The parallels between Niebuhr, on the one hand, and Gehlen and Berger, on the other, are striking. Both stress the condition of contingency and vulnerability that humans find themselves in. Both also stress the fact that humans are able to transcend their own immediate lived-reality and imagine alternative possible realities. Finally, both stress the anxiety that inevitably comes along with this combination of factors. The difference is that, for Gehlen and Berger, the confluence of contingency and freedom has been greatly expanded because of the facts of pluralism and choice. For Niebuhr, freedom and finitude are basic characteristics of the human situation, made clear in both the biblical narrative and in our experience of history. The answer to the anxiety that Niebuhr offers are theological virtues of faith, hope, and love—each of which comes to us as both a requirement and an ideal, but never as a fully achievable reality (271).

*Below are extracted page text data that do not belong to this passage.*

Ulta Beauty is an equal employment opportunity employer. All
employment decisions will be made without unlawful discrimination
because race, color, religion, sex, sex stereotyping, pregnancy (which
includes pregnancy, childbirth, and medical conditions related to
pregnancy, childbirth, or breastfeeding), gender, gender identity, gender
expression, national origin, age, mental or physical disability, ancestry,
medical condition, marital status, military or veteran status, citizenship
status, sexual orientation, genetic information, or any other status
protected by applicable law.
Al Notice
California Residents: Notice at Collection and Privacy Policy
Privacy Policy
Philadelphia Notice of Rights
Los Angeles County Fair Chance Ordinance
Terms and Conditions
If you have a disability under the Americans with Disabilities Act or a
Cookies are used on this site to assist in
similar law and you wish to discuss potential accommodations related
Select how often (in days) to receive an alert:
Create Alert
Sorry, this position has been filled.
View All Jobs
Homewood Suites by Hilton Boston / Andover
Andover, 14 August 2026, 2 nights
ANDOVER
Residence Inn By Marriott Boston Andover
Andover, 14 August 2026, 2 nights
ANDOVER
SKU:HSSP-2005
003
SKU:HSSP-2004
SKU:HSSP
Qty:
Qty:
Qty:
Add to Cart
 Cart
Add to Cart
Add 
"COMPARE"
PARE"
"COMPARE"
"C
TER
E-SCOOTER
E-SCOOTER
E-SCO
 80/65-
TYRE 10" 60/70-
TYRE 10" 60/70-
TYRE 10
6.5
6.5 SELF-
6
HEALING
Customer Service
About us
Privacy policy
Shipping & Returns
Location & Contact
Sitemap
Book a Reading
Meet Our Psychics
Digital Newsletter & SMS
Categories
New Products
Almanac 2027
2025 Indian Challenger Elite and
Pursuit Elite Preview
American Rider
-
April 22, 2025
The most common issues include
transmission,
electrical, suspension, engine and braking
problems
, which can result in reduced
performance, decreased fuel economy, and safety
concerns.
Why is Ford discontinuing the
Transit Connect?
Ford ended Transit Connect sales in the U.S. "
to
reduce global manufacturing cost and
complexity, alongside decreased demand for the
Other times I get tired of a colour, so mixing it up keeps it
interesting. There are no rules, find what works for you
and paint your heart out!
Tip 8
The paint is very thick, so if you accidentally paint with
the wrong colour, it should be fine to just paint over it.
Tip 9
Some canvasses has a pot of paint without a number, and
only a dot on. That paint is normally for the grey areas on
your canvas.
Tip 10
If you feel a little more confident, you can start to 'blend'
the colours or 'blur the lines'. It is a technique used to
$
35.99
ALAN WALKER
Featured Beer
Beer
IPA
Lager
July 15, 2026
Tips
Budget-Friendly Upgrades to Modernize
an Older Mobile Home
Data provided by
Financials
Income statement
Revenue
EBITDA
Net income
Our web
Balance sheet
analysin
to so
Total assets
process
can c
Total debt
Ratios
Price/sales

Berger and Gehlen, are more diagnostic, and less interested in offering any “solutions” or theological explanations of the anxiety that results from contingency and choice.
The question I am left with is the following: if Gehlen and Berger are right about their description of the movement of more and more human experience from the background into the foreground (what they call “deinstitutionalization”), then what does this mean for Niebuhr’s theory of sin? A skeptic might reply that this demonstrates that Niebuhr is falling into the trap of being overly influenced by the spirit of the times. His theological scheme is merely a “projection” (Feuerbach) of the modern condition, or an instance of “natural theology” (Barth), in the bad sense. Or, alternatively, it may be the case that Niebuhr’s description is, in fact, both biblical and true to experience. If this is so, then it might be the case that Gehlen and Berger are pointing to an aspect of modernity that would intensify the “temptation to sin” that Niebuhr so eloquently describes. Perhaps the modern person finds herself in a unique situation, in which the anxiety of freedom and finitude is heightened, and her proclivity to sin in order to escape or deny this condition is also heightened.